╭─ Available data

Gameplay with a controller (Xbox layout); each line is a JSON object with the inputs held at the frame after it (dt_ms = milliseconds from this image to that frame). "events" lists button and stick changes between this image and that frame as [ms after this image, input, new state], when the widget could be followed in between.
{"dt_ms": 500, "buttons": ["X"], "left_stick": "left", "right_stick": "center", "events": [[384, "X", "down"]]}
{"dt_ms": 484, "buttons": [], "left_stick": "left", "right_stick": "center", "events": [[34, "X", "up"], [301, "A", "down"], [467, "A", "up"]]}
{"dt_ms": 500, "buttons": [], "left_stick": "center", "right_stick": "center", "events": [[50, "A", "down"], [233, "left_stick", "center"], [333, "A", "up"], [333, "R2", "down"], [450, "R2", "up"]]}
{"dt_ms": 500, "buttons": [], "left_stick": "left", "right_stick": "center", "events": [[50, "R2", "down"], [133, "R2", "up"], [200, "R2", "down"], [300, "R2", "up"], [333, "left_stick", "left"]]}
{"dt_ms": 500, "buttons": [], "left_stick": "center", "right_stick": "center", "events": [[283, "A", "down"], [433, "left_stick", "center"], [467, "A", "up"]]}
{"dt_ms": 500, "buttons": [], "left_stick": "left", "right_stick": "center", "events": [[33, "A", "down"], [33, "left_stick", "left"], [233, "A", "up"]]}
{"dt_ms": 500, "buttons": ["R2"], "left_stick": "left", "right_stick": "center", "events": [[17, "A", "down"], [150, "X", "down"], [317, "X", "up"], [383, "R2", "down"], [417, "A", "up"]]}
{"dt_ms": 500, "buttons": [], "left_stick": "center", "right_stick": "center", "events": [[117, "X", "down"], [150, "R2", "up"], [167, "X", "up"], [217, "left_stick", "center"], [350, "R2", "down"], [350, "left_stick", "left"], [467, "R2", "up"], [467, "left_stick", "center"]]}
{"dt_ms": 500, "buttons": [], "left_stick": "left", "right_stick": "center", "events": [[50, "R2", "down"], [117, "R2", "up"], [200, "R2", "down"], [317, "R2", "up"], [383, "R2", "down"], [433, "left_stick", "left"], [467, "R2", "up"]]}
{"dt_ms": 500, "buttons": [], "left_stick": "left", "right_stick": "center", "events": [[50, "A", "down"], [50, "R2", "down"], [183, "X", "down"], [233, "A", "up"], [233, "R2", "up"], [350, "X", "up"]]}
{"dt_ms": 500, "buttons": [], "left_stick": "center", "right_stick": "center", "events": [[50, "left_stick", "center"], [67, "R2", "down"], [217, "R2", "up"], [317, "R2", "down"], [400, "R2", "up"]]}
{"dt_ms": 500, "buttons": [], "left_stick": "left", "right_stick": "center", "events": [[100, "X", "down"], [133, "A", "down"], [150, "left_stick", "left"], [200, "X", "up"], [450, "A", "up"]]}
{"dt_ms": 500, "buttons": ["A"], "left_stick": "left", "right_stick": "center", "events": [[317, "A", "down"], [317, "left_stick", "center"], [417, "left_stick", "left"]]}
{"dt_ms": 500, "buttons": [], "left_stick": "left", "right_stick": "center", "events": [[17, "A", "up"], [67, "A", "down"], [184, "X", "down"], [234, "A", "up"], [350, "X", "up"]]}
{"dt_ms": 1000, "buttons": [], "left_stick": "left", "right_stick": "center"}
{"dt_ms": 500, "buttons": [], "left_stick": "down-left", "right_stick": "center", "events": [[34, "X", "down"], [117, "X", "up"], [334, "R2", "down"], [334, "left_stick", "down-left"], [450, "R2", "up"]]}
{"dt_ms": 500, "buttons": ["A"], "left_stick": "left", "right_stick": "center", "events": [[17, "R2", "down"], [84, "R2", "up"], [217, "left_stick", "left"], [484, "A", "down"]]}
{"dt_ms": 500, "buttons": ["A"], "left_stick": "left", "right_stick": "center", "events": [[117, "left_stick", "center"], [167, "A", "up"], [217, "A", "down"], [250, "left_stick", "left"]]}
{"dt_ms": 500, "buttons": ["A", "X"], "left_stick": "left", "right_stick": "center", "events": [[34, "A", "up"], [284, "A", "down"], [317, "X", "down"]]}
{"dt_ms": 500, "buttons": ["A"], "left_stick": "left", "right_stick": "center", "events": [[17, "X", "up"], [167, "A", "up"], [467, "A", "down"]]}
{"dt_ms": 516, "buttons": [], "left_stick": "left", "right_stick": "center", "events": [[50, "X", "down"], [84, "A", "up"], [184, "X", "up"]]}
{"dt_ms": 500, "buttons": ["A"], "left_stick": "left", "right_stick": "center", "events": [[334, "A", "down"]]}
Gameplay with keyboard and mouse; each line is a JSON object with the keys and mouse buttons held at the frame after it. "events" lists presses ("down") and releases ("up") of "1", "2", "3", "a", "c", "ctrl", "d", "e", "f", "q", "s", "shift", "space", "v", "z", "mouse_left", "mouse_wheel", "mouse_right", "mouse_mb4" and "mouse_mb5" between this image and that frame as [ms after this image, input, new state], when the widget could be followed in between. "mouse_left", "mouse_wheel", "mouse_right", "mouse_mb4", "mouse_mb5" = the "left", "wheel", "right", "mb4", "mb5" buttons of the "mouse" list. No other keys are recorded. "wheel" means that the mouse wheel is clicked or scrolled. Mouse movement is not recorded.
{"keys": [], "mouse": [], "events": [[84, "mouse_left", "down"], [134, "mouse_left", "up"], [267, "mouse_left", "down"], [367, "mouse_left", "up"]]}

╰─

# Work to be completed:
Repeat the data exactly. Omit nothing.

# Response box:
Gameplay with a controller (Xbox layout); each line is a JSON object with the inputs held at the frame after it (dt_ms = milliseconds from this image to that frame). "events" lists button and stick changes between this image and that frame as [ms after this image, input, new state], when the widget could be followed in between.
{"dt_ms": 500, "buttons": ["X"], "left_stick": "left", "right_stick": "center", "events": [[384, "X", "down"]]}
{"dt_ms": 484, "buttons": [], "left_stick": "left", "right_stick": "center", "events": [[34, "X", "up"], [301, "A", "down"], [467, "A", "up"]]}
{"dt_ms": 500, "buttons": [], "left_stick": "center", "right_stick": "center", "events": [[50, "A", "down"], [233, "left_stick", "center"], [333, "A", "up"], [333, "R2", "down"], [450, "R2", "up"]]}
{"dt_ms": 500, "buttons": [], "left_stick": "left", "right_stick": "center", "events": [[50, "R2", "down"], [133, "R2", "up"], [200, "R2", "down"], [300, "R2", "up"], [333, "left_stick", "left"]]}
{"dt_ms": 500, "buttons": [], "left_stick": "center", "right_stick": "center", "events": [[283, "A", "down"], [433, "left_stick", "center"], [467, "A", "up"]]}
{"dt_ms": 500, "buttons": [], "left_stick": "left", "right_stick": "center", "events": [[33, "A", "down"], [33, "left_stick", "left"], [233, "A", "up"]]}
{"dt_ms": 500, "buttons": ["R2"], "left_stick": "left", "right_stick": "center", "events": [[17, "A", "down"], [150, "X", "down"], [317, "X", "up"], [383, "R2", "down"], [417, "A", "up"]]}
{"dt_ms": 500, "buttons": [], "left_stick": "center", "right_stick": "center", "events": [[117, "X", "down"], [150, "R2", "up"], [167, "X", "up"], [217, "left_stick", "center"], [350, "R2", "down"], [350, "left_stick", "left"], [467, "R2", "up"], [467, "left_stick", "center"]]}
{"dt_ms": 500, "buttons": [], "left_stick": "left", "right_stick": "center", "events": [[50, "R2", "down"], [117, "R2", "up"], [200, "R2", "down"], [317, "R2", "up"], [383, "R2", "down"], [433, "left_stick", "left"], [467, "R2", "up"]]}
{"dt_ms": 500, "buttons": [], "left_stick": "left", "right_stick": "center", "events": [[50, "A", "down"], [50, "R2", "down"], [183, "X", "down"], [233, "A", "up"], [233, "R2", "up"], [350, "X", "up"]]}
{"dt_ms": 500, "buttons": [], "left_stick": "center", "right_stick": "center", "events": [[50, "left_stick", "center"], [67, "R2", "down"], [217, "R2", "up"], [317, "R2", "down"], [400, "R2", "up"]]}
{"dt_ms": 500, "buttons": [], "left_stick": "left", "right_stick": "center", "events": [[100, "X", "down"], [133, "A", "down"], [150, "left_stick", "left"], [200, "X", "up"], [450, "A", "up"]]}
{"dt_ms": 500, "buttons": ["A"], "left_stick": "left", "right_stick": "center", "events": [[317, "A", "down"], [317, "left_stick", "center"], [417, "left_stick", "left"]]}
{"dt_ms": 500, "buttons": [], "left_stick": "left", "right_stick": "center", "events": [[17, "A", "up"], [67, "A", "down"], [184, "X", "down"], [234, "A", "up"], [350, "X", "up"]]}
{"dt_ms": 1000, "buttons": [], "left_stick": "left", "right_stick": "center"}
{"dt_ms": 500, "buttons": [], "left_stick": "down-left", "right_stick": "center", "events": [[34, "X", "down"], [117, "X", "up"], [334, "R2", "down"], [334, "left_stick", "down-left"], [450, "R2", "up"]]}
{"dt_ms": 500, "buttons": ["A"], "left_stick": "left", "right_stick": "center", "events": [[17, "R2", "down"], [84, "R2", "up"], [217, "left_stick", "left"], [484, "A", "down"]]}
{"dt_ms": 500, "buttons": ["A"], "left_stick": "left", "right_stick": "center", "events": [[117, "left_stick", "center"], [167, "A", "up"], [217, "A", "down"], [250, "left_stick", "left"]]}
{"dt_ms": 500, "buttons": ["A", "X"], "left_stick": "left", "right_stick": "center", "events": [[34, "A", "up"], [284, "A", "down"], [317, "X", "down"]]}
{"dt_ms": 500, "buttons": ["A"], "left_stick": "left", "right_stick": "center", "events": [[17, "X", "up"], [167, "A", "up"], [467, "A", "down"]]}
{"dt_ms": 516, "buttons": [], "left_stick": "left", "right_stick": "center", "events": [[50, "X", "down"], [84, "A", "up"], [184, "X", "up"]]}
{"dt_ms": 500, "buttons": ["A"], "left_stick": "left", "right_stick": "center", "events": [[334, "A", "down"]]}
Gameplay with keyboard and mouse; each line is a JSON object with the keys and mouse buttons held at the frame after it. "events" lists presses ("down") and releases ("up") of "1", "2", "3", "a", "c", "ctrl", "d", "e", "f", "q", "s", "shift", "space", "v", "z", "mouse_left", "mouse_wheel", "mouse_right", "mouse_mb4" and "mouse_mb5" between this image and that frame as [ms after this image, input, new state], when the widget could be followed in between. "mouse_left", "mouse_wheel", "mouse_right", "mouse_mb4", "mouse_mb5" = the "left", "wheel", "right", "mb4", "mb5" buttons of the "mouse" list. No other keys are recorded. "wheel" means that the mouse wheel is clicked or scrolled. Mouse movement is not recorded.
{"keys": [], "mouse": [], "events": [[84, "mouse_left", "down"], [134, "mouse_left", "up"], [267, "mouse_left", "down"], [367, "mouse_left", "up"]]}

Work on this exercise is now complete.